“Fire Pantaleo! Fire Pantaleo!”

Just before chants of "Fire Pantaleo" echoed across the plaza outside City Hall, Mayor de Blasio was headed for the exit. He did not stick around to hear this.

“My message to Bill de Blasio who had the authority to do something for five years and did nothing. You cannot be president; you cannot be the Democratic nominee if Daniel Pantaleo is still on the force,” said Public Advocate Jumaane Williams.

Eric Garner died six-and-a-half months into de Blasio's first term as Mayor immediately challenging the city's new leader who campaigned as a champion of police reform.

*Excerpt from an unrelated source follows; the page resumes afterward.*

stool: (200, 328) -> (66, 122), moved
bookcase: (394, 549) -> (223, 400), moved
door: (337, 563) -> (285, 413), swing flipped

“The people of this city have chosen a progressive path!” said de Blasio in a speech on election night.

When a Staten Island grand jury in 2014 declined to indict the officers involved, de Blasio spoke out. “It's a very emotional day for our city. It's a very painful day for so many New Yorkers.”

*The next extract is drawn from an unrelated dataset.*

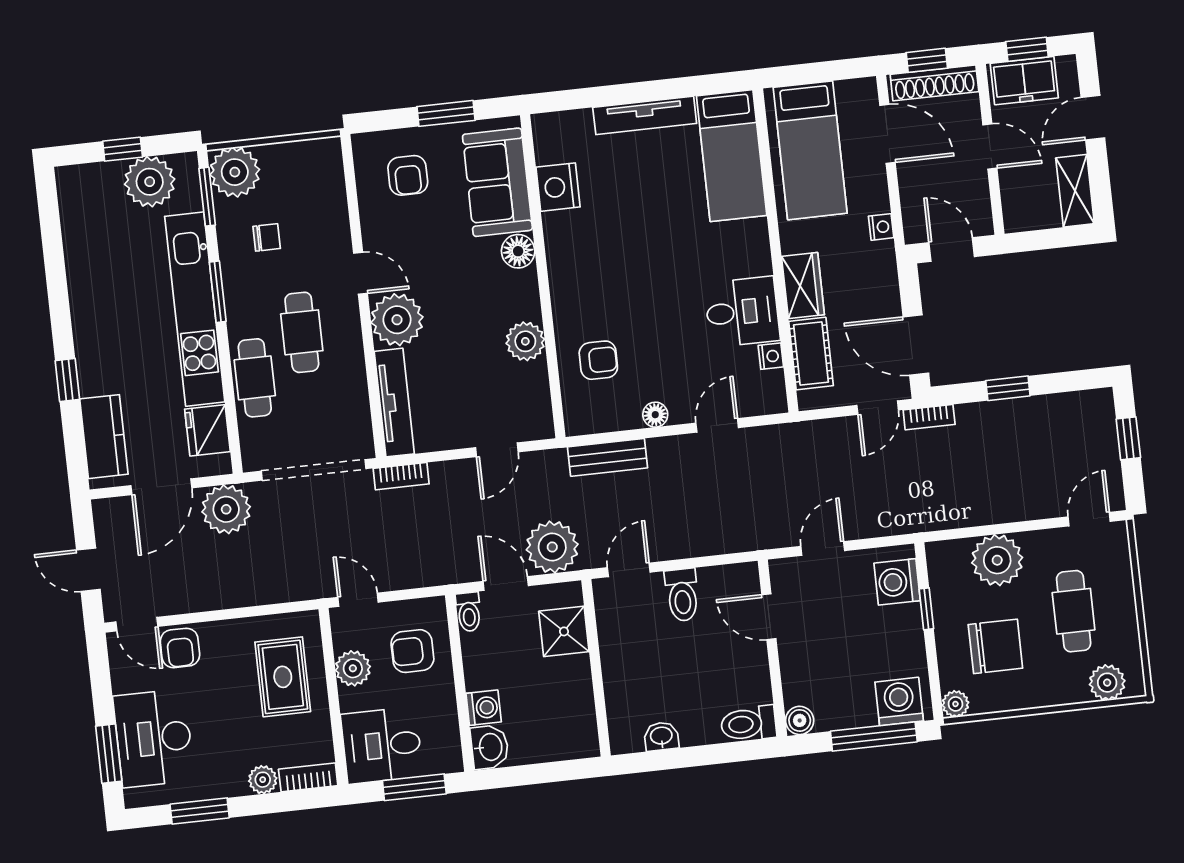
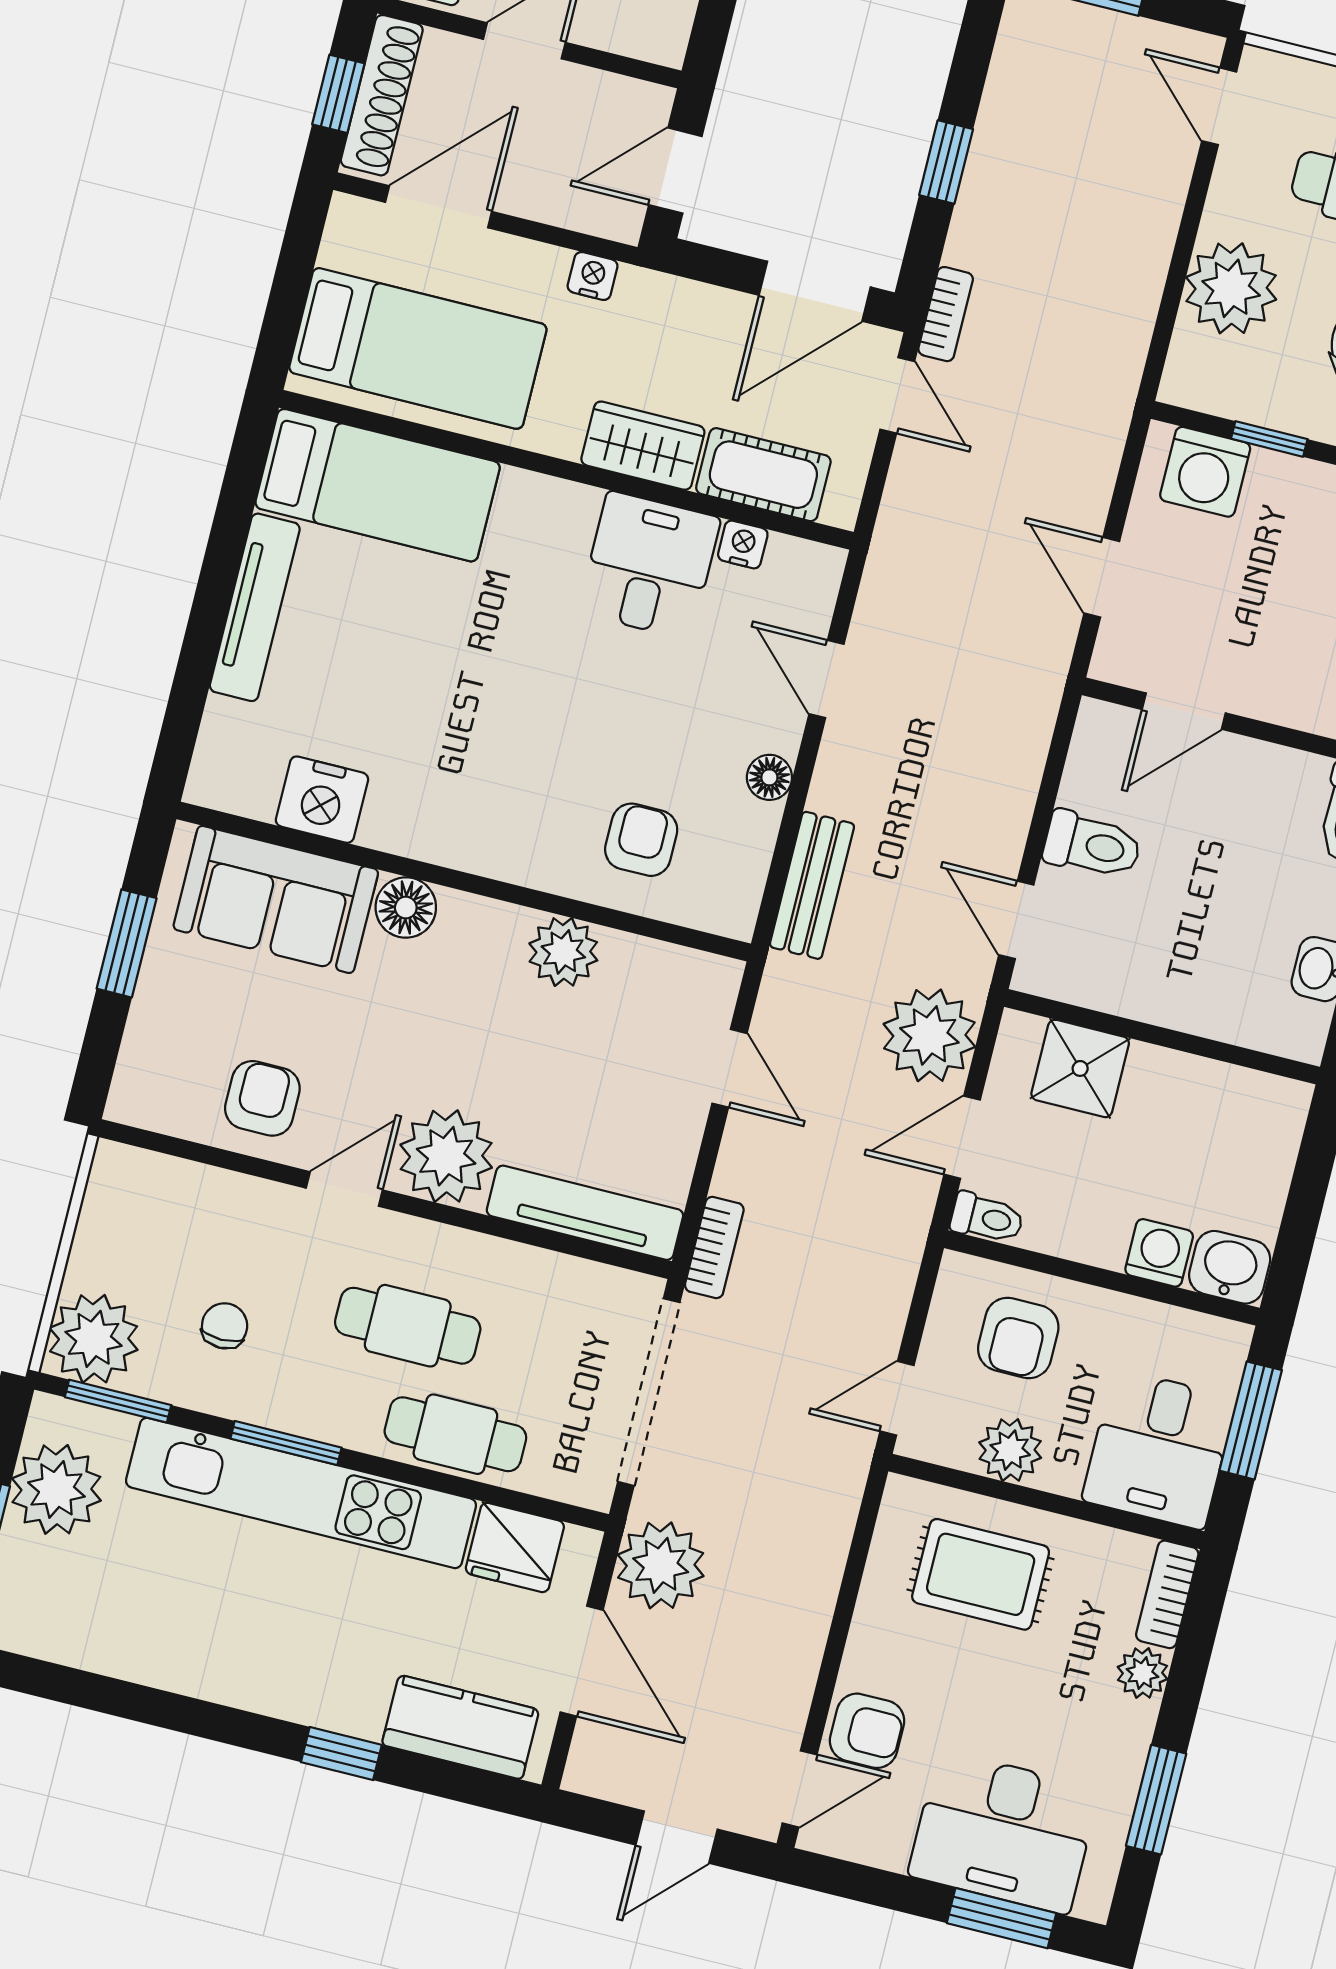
armchair: (408, 175) -> (262, 1098), moved, turned -90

Fast forward to 2019 and there's silence from City Hall. Only a written statement from the mayor after the Justice Department announced it too would not bring any charges in Garner's death.

"Years ago, we put our faith in the federal government to act. We won’t make that mistake again," the mayor said in a statement.

But reforming the police disciplinary process, as de Blasio is proposing is hardly satisfying critics, who want Officer Daniel Pantaleo fired. He is the officer who put Garner in a chokehold. And he's still working for the NYPD.

“Mayor de Blasio for the last five years has made the conscious decision to allow the murdered of Eric Garner to remain on the police force.” said Kirsten John Foy, a civil rights activist.

De Blasio is campaigning for president again, as a police reformer. It's a tougher sell this time around, given his record in New York. And indeed the Garner case is a big part of that. Five years after his death there's nothing the mayor can point to, to argue some measure of justice was done.